This is the mail archive of the
mailing list for the glibc project.
Re: [PATCH] Locales: Cyrillic -> ASCII transliteration table [BZ #2872] re-submission for 2.29
On 2018-10-10 01:08, Rafal Luzynski wrote:
> 9.10.2018 18:10 Marko Myllynen <email@example.com> wrote:
>> On 2018-10-09 01:04, Rafal Luzynski wrote:
>>> If you refer to other languages than Russian which also use the Cyrillic
>>> alphabet but need a different transliteration rules than Russian for
>>> the same characters then it is OK for me now. I am afraid that the iconv
>>> algorithm does not handle such case. Of course, we should add this missing
>>> feature eventually but I do not volunteer to do it now.
>> Yes, this would be needed for correct transliteration of different
>> languages, and this might be quite a bit of work. There's also the case
>> of transliteration and character sets, consider the transliteration
>> examples from https://fi.wikipedia.org/wiki/Siirtokirjoitus:
>> Russian: Борис Николаевич Ельцин
>> Int'l: Boris Nikolaevič Elʹcin
>> Finnish: Boris Nikolajevitš Jeltsin
>> French: Boris Nikolaïevitch Ieltsine
>> Phonetic (IPA): [bɐˈrʲis nʲɪkɐˈlaɪvʲɪtɕ ˈjelʲtsɨn]

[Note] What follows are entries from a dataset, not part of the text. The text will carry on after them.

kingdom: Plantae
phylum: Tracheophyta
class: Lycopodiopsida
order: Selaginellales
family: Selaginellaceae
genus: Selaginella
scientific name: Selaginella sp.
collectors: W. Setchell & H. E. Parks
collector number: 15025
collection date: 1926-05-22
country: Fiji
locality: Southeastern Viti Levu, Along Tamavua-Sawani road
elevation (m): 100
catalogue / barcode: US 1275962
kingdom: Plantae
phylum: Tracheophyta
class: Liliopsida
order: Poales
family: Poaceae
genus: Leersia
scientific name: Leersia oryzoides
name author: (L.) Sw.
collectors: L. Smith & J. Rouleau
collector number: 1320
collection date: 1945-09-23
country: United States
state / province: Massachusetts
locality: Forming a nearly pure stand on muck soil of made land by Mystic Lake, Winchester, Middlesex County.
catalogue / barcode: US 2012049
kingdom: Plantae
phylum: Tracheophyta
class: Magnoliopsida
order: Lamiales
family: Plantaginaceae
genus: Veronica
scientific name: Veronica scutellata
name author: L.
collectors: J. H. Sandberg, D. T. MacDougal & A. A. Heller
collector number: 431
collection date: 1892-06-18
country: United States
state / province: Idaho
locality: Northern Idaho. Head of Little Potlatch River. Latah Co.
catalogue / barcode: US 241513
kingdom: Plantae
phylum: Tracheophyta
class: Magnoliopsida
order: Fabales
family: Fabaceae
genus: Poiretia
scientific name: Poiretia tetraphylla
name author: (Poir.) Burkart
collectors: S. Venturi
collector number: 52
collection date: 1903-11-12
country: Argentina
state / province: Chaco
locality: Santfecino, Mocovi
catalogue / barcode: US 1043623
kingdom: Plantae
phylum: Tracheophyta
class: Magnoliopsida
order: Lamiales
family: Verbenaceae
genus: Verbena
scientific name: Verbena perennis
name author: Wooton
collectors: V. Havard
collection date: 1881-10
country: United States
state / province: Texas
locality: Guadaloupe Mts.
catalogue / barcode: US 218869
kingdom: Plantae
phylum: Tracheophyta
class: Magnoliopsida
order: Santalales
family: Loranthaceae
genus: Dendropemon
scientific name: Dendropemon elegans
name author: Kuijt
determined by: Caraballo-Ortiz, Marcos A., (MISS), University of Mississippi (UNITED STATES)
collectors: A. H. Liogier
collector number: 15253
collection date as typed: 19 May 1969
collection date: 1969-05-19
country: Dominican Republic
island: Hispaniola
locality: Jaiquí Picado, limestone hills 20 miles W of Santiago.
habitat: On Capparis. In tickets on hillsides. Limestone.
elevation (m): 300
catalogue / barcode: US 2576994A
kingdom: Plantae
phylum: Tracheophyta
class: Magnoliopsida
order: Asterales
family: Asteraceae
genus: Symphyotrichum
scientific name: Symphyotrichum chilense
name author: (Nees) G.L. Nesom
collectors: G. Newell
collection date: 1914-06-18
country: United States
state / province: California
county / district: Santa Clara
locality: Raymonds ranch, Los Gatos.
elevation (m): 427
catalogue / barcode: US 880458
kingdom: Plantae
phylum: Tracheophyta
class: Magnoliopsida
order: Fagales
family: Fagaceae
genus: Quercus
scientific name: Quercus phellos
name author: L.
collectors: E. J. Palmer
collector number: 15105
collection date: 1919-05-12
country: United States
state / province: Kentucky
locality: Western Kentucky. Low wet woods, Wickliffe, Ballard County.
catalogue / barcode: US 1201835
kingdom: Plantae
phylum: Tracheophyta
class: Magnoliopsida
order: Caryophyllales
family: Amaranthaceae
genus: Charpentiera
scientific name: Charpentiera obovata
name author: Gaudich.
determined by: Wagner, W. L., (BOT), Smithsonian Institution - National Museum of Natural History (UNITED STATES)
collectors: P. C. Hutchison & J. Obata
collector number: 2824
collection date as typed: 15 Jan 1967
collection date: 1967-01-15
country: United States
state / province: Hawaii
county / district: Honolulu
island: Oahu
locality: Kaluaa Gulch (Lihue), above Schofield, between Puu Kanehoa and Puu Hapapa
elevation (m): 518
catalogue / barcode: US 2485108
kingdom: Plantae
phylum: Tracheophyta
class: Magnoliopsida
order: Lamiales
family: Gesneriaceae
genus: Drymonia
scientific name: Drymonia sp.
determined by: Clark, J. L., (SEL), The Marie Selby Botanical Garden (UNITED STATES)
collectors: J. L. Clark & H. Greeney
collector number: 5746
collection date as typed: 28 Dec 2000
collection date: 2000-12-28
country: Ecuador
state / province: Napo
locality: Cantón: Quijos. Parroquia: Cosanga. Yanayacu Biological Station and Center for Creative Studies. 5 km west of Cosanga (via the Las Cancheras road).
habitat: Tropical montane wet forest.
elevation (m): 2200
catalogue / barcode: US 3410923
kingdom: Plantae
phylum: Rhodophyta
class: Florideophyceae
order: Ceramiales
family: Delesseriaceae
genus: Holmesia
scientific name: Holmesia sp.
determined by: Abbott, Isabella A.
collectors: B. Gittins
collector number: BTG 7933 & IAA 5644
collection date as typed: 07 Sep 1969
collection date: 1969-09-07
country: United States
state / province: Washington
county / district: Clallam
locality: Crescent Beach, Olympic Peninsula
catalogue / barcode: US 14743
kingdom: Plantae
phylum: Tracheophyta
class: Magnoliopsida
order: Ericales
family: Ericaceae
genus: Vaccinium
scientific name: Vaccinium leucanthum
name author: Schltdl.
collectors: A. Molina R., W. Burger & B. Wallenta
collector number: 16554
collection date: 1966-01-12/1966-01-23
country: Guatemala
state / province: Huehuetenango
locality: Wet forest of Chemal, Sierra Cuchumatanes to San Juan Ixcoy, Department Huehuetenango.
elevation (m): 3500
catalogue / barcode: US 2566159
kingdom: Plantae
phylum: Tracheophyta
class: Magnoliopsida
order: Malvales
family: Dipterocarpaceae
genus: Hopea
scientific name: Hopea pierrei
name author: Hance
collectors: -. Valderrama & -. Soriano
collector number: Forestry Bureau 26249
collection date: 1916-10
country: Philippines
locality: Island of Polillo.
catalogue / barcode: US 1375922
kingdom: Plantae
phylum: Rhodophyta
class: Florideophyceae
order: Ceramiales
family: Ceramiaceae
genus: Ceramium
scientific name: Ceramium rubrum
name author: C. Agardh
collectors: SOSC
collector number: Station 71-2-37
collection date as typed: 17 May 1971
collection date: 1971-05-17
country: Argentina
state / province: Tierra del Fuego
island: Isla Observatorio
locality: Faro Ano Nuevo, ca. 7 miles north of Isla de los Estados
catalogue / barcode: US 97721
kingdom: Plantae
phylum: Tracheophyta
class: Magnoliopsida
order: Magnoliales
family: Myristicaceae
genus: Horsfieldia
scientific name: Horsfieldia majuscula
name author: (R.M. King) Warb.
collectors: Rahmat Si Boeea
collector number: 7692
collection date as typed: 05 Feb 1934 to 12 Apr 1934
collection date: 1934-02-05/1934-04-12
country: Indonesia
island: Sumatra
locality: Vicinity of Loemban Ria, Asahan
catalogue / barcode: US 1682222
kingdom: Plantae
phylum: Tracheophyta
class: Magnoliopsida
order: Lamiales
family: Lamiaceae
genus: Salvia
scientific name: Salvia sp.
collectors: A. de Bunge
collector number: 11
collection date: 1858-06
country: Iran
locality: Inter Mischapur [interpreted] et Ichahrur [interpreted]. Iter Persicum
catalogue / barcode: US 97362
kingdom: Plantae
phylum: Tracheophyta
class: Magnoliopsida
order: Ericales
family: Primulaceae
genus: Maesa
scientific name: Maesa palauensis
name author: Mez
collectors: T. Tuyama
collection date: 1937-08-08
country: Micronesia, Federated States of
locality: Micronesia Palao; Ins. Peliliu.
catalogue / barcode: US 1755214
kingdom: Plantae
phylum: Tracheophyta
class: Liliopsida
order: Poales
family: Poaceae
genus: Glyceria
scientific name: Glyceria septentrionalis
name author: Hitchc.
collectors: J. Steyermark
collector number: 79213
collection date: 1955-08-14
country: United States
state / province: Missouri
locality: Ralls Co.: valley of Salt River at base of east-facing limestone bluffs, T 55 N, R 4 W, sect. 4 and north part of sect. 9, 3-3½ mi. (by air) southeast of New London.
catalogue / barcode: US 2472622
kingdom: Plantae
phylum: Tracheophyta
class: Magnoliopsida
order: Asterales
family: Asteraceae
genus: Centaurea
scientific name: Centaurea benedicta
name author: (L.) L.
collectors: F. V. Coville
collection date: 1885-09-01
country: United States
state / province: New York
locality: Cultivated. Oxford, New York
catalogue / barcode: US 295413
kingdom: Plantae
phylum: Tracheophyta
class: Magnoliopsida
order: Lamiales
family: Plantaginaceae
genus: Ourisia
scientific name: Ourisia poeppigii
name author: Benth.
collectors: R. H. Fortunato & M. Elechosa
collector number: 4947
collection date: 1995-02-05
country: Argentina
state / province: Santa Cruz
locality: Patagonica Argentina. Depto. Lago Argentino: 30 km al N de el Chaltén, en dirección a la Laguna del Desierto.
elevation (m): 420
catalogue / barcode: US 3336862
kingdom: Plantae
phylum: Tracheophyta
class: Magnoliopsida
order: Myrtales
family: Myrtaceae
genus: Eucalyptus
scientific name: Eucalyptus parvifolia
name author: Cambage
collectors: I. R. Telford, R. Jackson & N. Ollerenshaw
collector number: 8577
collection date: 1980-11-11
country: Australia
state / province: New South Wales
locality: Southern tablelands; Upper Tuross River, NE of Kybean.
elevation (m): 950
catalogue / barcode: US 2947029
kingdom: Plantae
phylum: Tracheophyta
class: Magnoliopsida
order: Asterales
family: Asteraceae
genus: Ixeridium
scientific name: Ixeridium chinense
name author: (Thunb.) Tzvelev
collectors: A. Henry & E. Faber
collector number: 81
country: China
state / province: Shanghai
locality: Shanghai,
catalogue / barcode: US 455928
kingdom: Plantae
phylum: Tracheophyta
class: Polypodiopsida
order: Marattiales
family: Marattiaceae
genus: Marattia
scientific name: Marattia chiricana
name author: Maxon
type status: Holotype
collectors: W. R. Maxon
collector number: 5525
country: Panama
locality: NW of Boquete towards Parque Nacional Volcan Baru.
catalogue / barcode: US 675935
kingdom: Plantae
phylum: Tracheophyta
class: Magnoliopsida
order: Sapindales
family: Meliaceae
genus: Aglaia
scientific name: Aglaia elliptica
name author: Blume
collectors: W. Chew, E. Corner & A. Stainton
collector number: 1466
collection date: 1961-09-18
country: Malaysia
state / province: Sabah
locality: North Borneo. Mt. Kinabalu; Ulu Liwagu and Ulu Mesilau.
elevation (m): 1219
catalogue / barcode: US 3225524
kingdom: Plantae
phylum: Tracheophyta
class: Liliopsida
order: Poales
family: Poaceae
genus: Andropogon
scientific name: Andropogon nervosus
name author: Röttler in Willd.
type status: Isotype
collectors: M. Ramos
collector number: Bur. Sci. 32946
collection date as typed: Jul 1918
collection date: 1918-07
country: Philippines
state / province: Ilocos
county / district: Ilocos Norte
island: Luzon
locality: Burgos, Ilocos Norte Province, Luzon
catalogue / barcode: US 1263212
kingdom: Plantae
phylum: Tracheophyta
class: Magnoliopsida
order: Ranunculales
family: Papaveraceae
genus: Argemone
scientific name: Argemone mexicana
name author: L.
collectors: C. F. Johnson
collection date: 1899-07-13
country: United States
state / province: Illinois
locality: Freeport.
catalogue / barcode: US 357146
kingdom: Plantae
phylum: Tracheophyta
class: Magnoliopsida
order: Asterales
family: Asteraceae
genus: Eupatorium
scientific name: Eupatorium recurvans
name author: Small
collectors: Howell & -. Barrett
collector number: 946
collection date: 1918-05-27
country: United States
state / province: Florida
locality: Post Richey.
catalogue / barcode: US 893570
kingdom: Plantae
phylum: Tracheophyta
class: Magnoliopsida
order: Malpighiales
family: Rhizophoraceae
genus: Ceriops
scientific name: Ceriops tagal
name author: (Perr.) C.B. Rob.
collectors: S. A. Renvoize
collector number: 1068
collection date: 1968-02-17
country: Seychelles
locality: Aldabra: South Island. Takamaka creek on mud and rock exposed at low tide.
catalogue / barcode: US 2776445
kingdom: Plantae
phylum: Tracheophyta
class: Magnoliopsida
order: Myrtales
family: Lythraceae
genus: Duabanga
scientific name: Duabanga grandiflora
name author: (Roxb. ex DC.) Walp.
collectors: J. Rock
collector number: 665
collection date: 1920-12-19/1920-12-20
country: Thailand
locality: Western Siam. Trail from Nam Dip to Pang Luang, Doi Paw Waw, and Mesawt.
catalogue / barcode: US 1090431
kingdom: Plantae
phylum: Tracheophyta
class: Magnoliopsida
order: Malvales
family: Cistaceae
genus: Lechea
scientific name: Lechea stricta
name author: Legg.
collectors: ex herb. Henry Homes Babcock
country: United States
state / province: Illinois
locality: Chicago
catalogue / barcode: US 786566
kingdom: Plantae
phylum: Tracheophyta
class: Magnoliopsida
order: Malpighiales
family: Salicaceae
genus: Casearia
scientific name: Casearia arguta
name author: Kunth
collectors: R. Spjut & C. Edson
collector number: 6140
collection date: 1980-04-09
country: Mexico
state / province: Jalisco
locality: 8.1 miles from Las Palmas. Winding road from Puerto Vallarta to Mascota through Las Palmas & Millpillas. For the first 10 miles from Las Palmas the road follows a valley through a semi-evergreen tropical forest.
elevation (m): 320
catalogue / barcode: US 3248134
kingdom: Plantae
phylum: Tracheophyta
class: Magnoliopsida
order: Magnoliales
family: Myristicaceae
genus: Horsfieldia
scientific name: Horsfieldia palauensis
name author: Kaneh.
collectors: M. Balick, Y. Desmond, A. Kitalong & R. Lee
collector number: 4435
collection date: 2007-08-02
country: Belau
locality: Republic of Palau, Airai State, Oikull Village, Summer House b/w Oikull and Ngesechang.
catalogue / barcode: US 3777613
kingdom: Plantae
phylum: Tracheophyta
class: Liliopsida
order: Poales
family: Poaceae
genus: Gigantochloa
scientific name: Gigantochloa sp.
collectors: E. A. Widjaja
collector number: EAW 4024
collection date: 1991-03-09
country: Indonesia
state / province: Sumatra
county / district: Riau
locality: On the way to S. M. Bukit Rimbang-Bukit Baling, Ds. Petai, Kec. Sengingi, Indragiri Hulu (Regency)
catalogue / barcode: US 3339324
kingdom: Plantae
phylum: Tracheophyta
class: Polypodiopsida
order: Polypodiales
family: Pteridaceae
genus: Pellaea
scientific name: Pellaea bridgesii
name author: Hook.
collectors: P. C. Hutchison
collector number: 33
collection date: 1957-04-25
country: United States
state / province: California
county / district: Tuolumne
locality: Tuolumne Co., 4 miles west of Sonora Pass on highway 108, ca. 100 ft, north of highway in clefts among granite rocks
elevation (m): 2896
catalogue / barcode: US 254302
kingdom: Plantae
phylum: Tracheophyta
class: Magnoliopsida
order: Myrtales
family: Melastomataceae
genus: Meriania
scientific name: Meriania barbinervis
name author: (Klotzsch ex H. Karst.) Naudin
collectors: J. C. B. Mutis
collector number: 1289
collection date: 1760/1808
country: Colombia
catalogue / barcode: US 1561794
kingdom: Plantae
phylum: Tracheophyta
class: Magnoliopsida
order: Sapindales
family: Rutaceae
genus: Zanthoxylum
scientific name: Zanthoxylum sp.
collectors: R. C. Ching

> No, I did not mean the transcription using the rules of the destination
> locale using Latin but that the rules of transliteration may be different
> depending on the language of the source text.
Yes, I mentioned this case in my earlier email:
> this Cyrillic string: "нъг" (I'm not telling that it is actually used
> in any existing word but still must be handled). By our transliteration
> rules it will be transliterated as "n``g". But this is fine for Russian;
> if we knew that the source string is Ukrainian it would be transliterated
> as "n``h"; if it was Bulgarian it would be transliterated as "năg".
And according to SFS 4900, in fi_FI for this string we would see for
Russian ng, for Ukrainian nh, and for Bulgarian năg.
> Unfortunately, I think that distinction of the source language is impossible
> at the moment so let's assume that we fall back to Russian if there is
> any ambiguity.
Yeah, it's not optimal but probably the most decent compromise for now.